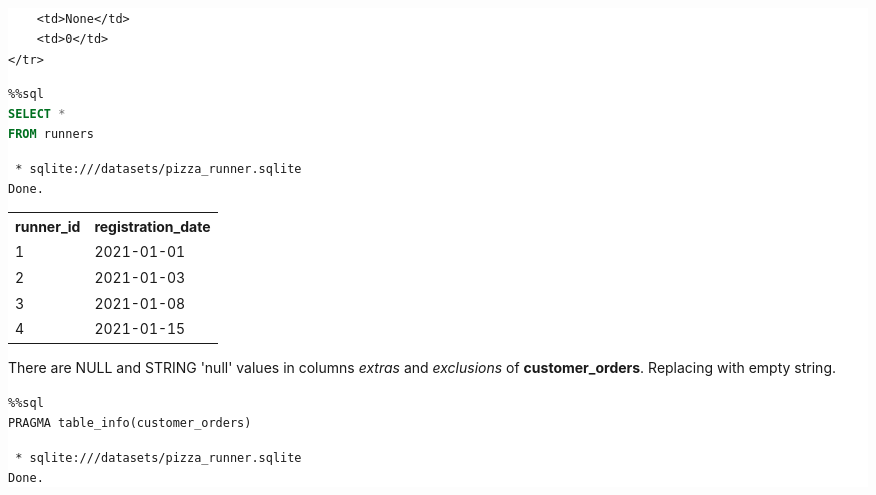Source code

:         <td>None</td>
        <td>0</td>
    </tr>
</table>




```sql
%%sql
SELECT *
FROM runners
```

     * sqlite:///datasets/pizza_runner.sqlite
    Done.
    




<table>
    <tr>
        <th>runner_id</th>
        <th>registration_date</th>
    </tr>
    <tr>
        <td>1</td>
        <td>2021-01-01</td>
    </tr>
    <tr>
        <td>2</td>
        <td>2021-01-03</td>
    </tr>
    <tr>
        <td>3</td>
        <td>2021-01-08</td>
    </tr>
    <tr>
        <td>4</td>
        <td>2021-01-15</td>
    </tr>
</table>



There are NULL and STRING 'null' values in columns *extras* and *exclusions* of **customer_orders**. Replacing with empty string.


```sql
%%sql
PRAGMA table_info(customer_orders)
```

     * sqlite:///datasets/pizza_runner.sqlite
    Done.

···

AIM OF THE EXERCISE - With pictures excluded, the data must be transcribed in full and to the letter.

RESULT OF THE EXERCISE -
Source code

:         <td>None</td>
        <td>0</td>
    </tr>
</table>




```sql
%%sql
SELECT *
FROM runners
```

     * sqlite:///datasets/pizza_runner.sqlite
    Done.
    




<table>
    <tr>
        <th>runner_id</th>
        <th>registration_date</th>
    </tr>
    <tr>
        <td>1</td>
        <td>2021-01-01</td>
    </tr>
    <tr>
        <td>2</td>
        <td>2021-01-03</td>
    </tr>
    <tr>
        <td>3</td>
        <td>2021-01-08</td>
    </tr>
    <tr>
        <td>4</td>
        <td>2021-01-15</td>
    </tr>
</table>



There are NULL and STRING 'null' values in columns *extras* and *exclusions* of **customer_orders**. Replacing with empty string.


```sql
%%sql
PRAGMA table_info(customer_orders)
```

     * sqlite:///datasets/pizza_runner.sqlite
    Done.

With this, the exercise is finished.